Electricity generators will now face monthly penalties if they fail to present a full-year schedule of planned plant shutdowns, as the government seeks to avert power interruptions for millions of consumers.
Under the Draft Energy (Electricity Reliability, Quality of Supply and Service) Regulations, 2025, power producers must submit a 52-week outage plan for each generating unit connected to the national grid.
The plan, to be filed with the Energy and Petroleum Regulatory Authority (Epra) and Kenya Electricity Transmission Company (Ketraco), must be handed in by December 31 every year or within four months after the close of a financial year.
The requirement, which recently underwent public participation, aims to ensure maintenance shutdowns are coordinated and carried out without compromising electricity supply.

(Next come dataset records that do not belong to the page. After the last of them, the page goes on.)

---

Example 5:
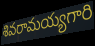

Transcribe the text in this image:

శివరామయ్యగారి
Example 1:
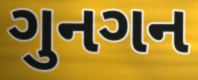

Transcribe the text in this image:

ગુનગન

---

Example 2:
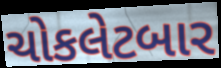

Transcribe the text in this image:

ચોકલેટબાર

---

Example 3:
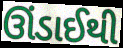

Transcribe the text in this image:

ઊંડાઈથી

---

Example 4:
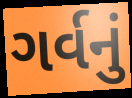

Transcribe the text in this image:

ગર્વનું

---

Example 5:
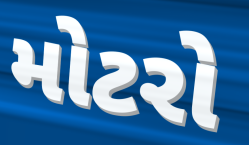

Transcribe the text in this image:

મોટરો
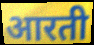
आरती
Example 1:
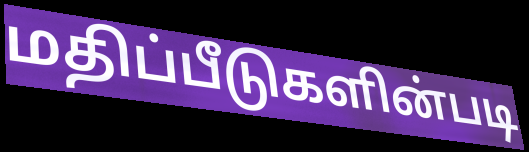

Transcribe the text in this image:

மதிப்பீடுகளின்படி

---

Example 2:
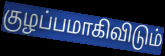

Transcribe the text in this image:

குழப்பமாகிவிடும்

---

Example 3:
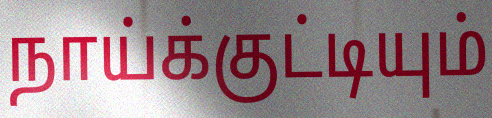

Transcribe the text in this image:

நாய்க்குட்டியும்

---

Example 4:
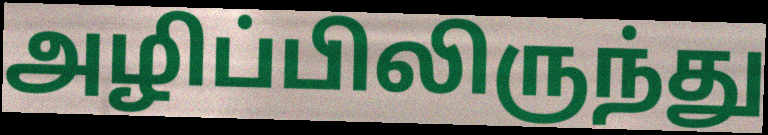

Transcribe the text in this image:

அழிப்பிலிருந்து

Authorities warn that simultaneous switch-offs of large-capacity plants could expose the country to nationwide blackouts, a risk that has grown with the steady rise in demand.
“A generation licensee who fails to submit to the System Operator a 52-weeks-ahead outage plan per generating plant showing planned outages schedule by December 31st of each year commits an offence and is liable to a fine of Sh100,000 per month for each of the months that the breach continues,” the draft regulations state.

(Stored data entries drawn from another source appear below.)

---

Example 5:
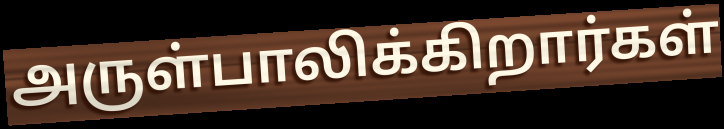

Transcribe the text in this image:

அருள்பாலிக்கிறார்கள்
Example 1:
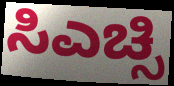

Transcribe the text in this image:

ಸಿಎಚ್ಸಿ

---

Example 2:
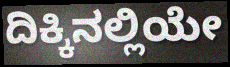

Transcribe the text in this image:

Until now, power producers have shared their schedules with Epra and Kenya Power based only on informal agreements. Anchoring this process in law marks an escalation of regulatory efforts to strengthen grid reliability and protect consumers from frequent outages.

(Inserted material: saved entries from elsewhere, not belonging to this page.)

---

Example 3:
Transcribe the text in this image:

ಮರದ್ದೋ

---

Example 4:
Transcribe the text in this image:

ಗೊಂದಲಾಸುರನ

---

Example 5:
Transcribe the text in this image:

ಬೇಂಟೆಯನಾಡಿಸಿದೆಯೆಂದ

Kenya Power’s customer base reached 10.06 million in June, while annual consumption grew to 13.68 billion kilowatt-hours by June last year, up from 7.24 billion kWh ten years ago.
Epra says that with such growth, careful planning of outages is critical to balancing supply and demand.
The country has experienced several blackouts triggered by faults or maintenance challenges. In 2023, a nationwide outage was caused by a broken jumper at two geothermal plants in Olkaria.
Most failures, however, have been linked to ageing transmission lines that struggle to handle sudden surges in demand.
Kenya is adopting international practices by enforcing outage planning rules.
In France, utilities must file annual outage schedules by law, while in Ghana producers are similarly compelled to comply or face sanctions. Kenya currently relies on at least 25 plants, operated by both state-owned and independent producers, to supply the grid.